Перепроизводство людей и пролетаризация S.539
Следуя своей необузданной потребности в подданных новый Левиафан отдает распоряжение о самом массовом дерегулировании, которое когда-либо наблюдалось в истории человеческого воспроизводства – за исключением демографических взрывов XX в. в мусульманской сфере и некоторых зонах ранее так называемого Третьего мира. В течение нескольких поколений благодаря последовательной "политике ведьм" как сверху, так и снизу в ведущих нациях Европы (которые, кстати, все еще с ужасом вспоминают депопуляционную катастрофу XIV века и боятся периодически повторяющихся эпидемий) будет зафиксирован сначала постоянный рост, а затем взрыв рождаемости. За период немногим более двухсот пятидесяти лет из эффектов абсолютистской биополитики (хотя и временно приглушенных последствиями Тридцатилетней войны) складывается человеческое цунами, гребень которого опрокидывается в XIX веке – одна из предпосылок не только для появления обреченного на фрустрацию "пролетариата", т.е. класса не владеющих собственностью рабочих, вынужденных зарабатывать на жизнь на рынках вне семейных хозяйств, но и для необозримого экспорта людей, неверно понятого марксистами как "империализм", который обеспечил кадры для заселения трех континентов – Южной Америки, Северной Америки и Австралии, а также для частичной оккупации европейцами остальных континентов.
Та же демографическая волна захлестывает европейские "общества" множеством непригодных, небрежных и несчастных, которых не могут поглотить ни рынки труда, ни войска, ни тем более военно-морской флот или заморские маршруты. Именно они, начиная с XVII века, породили первые ранние формы социального государства, Etat providence, и провоцировали вмешательство. На их судьбы натолкнулся Фуко в своих исследованиях по истории современных дисциплинарных систем. Не в укор ему однако должна служить констатация того, что объяснительная ценность его исследований снижается ввиду недостаточного учета демографического аспекта предмета этих исследований, довольно обескураживающее заключение в отношение ученого, чья сегодняшняя репутация основана почти исключительно на его предполагаемом открытии механизмов биовласти. Что такое демографическая политика, как не крайний случай биополитики? Кажется, настало время спокойно констатировать, что Фуко, особенно в начале своих исследований дисциплинарного общества, поддался огромной оптической иллюзии, желая объяснить перепись государством непригодных избыточных людей, о существовании которых часто свидетельствует не более чем запись в актах абсолютистских администраций, действием принципиально репрессивной этатизированной дисциплинарной власти. В действительности меры государства раннего Нового времени на фронте политики бедности могут быть поняты только как более или менее механическое противодействие его собственным чрезмерным успехам в области производства людей. То, что с точки зрения генеалогии тюрьмы выглядит как квинтэссенция "дисциплинарной власти", с государственно-функциональной точки зрения уже следует понимать как форму власти социального обеспечения, составляющую современное социальное государство – задолго до того, как в XIX веке возникнет присущий капитализму "социальный вопрос". И действительно, меры по дисциплинированию бедных в классическую эпоху уже содержат уступку принципу антропологического просвещения, согласно которому человека делает человеком не пища, а включение в символический порядок – "социализация", на жаргоне XX века. А что такое социализация, как не одна из масок, за которыми скрывается упражняющаяся жизнь в эпоху, заколдованной трудом и господством?

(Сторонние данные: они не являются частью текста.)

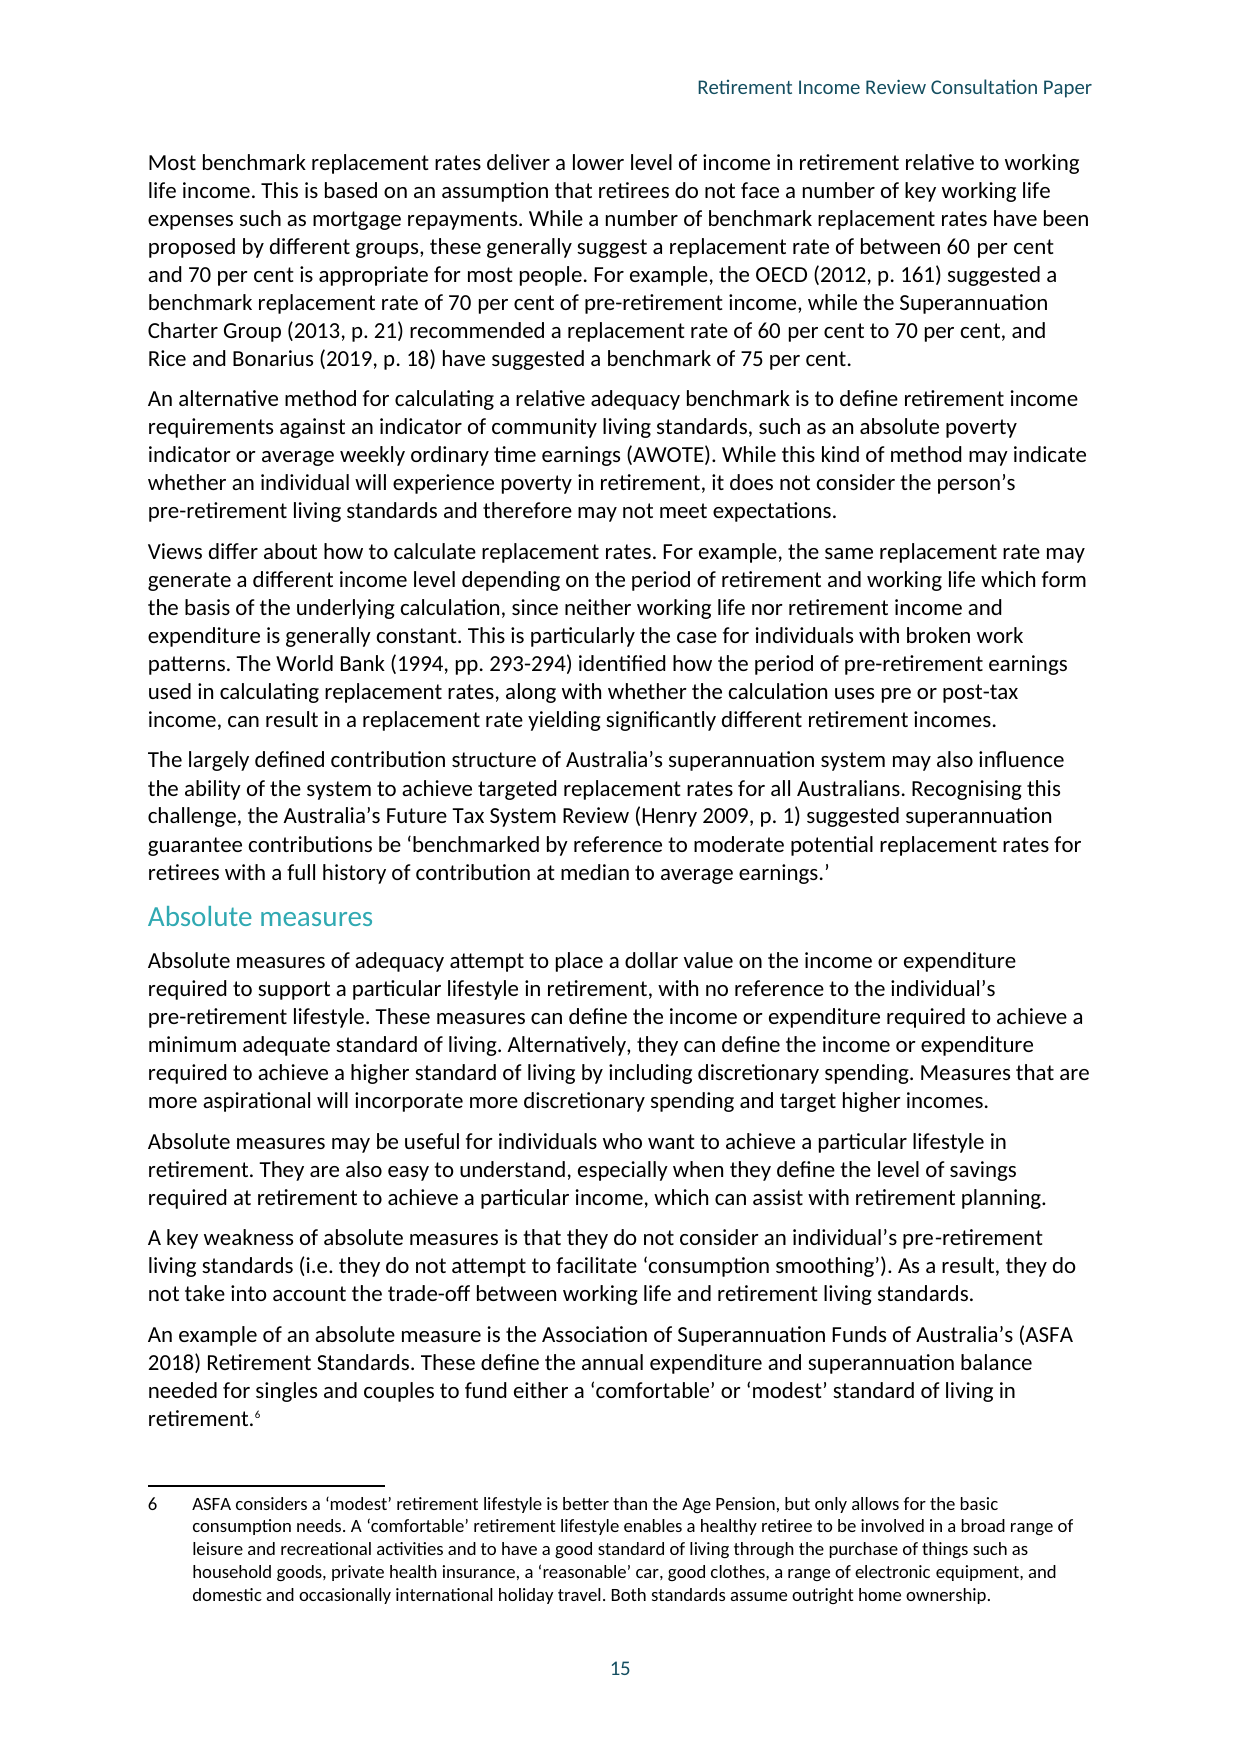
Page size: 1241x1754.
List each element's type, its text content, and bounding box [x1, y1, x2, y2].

text Absolute measures of adequacy attempt to place a dollar value on the income or expenditure required to support a particular lifestyle in retirement, with no reference to the individual’s pre-retirement lifestyle. These measures can define the income or expenditure required to achieve a minimum adequate standard of living. Alternatively, they can define the income or expenditure required to achieve a higher standard of living by including discretionary spending. Measures that are more aspirational will incorporate more discretionary spending and target higher incomes. [148, 946, 1092, 1114]
text Absolute measures may be useful for individuals who want to achieve a particular lifestyle in retirement. They are also easy to understand, especially when they define the level of savings required at retirement to achieve a particular income, which can assist with retirement planning. [148, 1127, 1092, 1211]
text The largely defined contribution structure of Australia’s superannuation system may also influence the ability of the system to achieve targeted replacement rates for all Australians. Recognising this challenge, the Australia’s Future Tax System Review (Henry 2009, p. 1) suggested superannuation guarantee contributions be ‘benchmarked by reference to moderate potential replacement rates for retirees with a full history of contribution at median to average earnings.’ [148, 746, 1092, 886]
text Most benchmark replacement rates deliver a lower level of income in retirement relative to working life income. This is based on an assumption that retirees do not face a number of key working life expenses such as mortgage repayments. While a number of benchmark replacement rates have been proposed by different groups, these generally suggest a replacement rate of between 60 per cent and 70 per cent is appropriate for most people. For example, the OECD (2012, p. 161) suggested a benchmark replacement rate of 70 per cent of pre-retirement income, while the Superannuation Charter Group (2013, p. 21) recommended a replacement rate of 60 per cent to 70 per cent, and Rice and Bonarius (2019, p. 18) have suggested a benchmark of 75 per cent. [148, 148, 1092, 372]
text An example of an absolute measure is the Association of Superannuation Funds of Australia’s (ASFA 2018) Retirement Standards. These define the annual expenditure and superannuation balance needed for singles and couples to fund either a ‘comfortable’ or ‘modest’ standard of living in retirement. [148, 1320, 1092, 1432]
text A key weakness of absolute measures is that they do not consider an individual’s pre-retirement living standards (i.e. they do not attempt to facilitate ‘consumption smoothing’). As a result, they do not take into account the trade-off between working life and retirement living standards. [148, 1223, 1092, 1308]
text Views differ about how to calculate replacement rates. For example, the same replacement rate may generate a different income level depending on the period of retirement and working life which form the basis of the underlying calculation, since neither working life nor retirement income and expenditure is generally constant. This is particularly the case for individuals with broken work patterns. The World Bank (1994, pp. 293-294) identified how the period of pre-retirement earnings used in calculating replacement rates, along with whether the calculation uses pre or post-tax income, can result in a replacement rate yielding significantly different retirement incomes. [148, 537, 1092, 733]
text An alternative method for calculating a relative adequacy benchmark is to define retirement income requirements against an indicator of community living standards, such as an absolute poverty indicator or average weekly ordinary time earnings (AWOTE). While this kind of method may indicate whether an individual will experience poverty in retirement, it does not consider the person’s pre-retirement living standards and therefore may not meet expectations. [148, 384, 1092, 524]
subtitle Absolute measures [148, 898, 1092, 934]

Масштаб культурно-патологических последствий дерегулированного человекопроизводства в Европе между XVI и XIX веками не поддаются исчислению. Они складываются в модернизированную жестокость, превосходящую даже целенаправленно воспитываемое огрубение в античности. Однако и здесь не следует путать намерения и побочные эффекты. Гуннар Хайнсон и его коллеги отмечают в демографической политике раннего Нового времени "неспособность к тонкой настройке", а значит, рано или поздно она должна была пасть жертвой своей собственной неконтролируемости. В целом, вряд ли демографическую политику уже можно считать однозначной формой современной антропотехники, поскольку она явно не обладает характерным признаком самой техники, то есть владения процессом, приводящим к желаемому результату в результате отдельных, четких и контролируемых шагов. То, что она превращает человека в сырье для политической и иной дальнейшей обработки, не вызывает сомнений. Также не менее очевидна и приверженность современной "большой политики" экспериментальному стилю, диагностированному еще Ницше: без максимальной "игры ва-банк" ни динамизм, ни футуризм новой модели цивилизации был бы немыслим. С этой точки зрения абсолютистская демографическая политика – это некий “проекторий” крупного масштаба, типичное для эпохи что-то среднее между техникой и азартной игрой.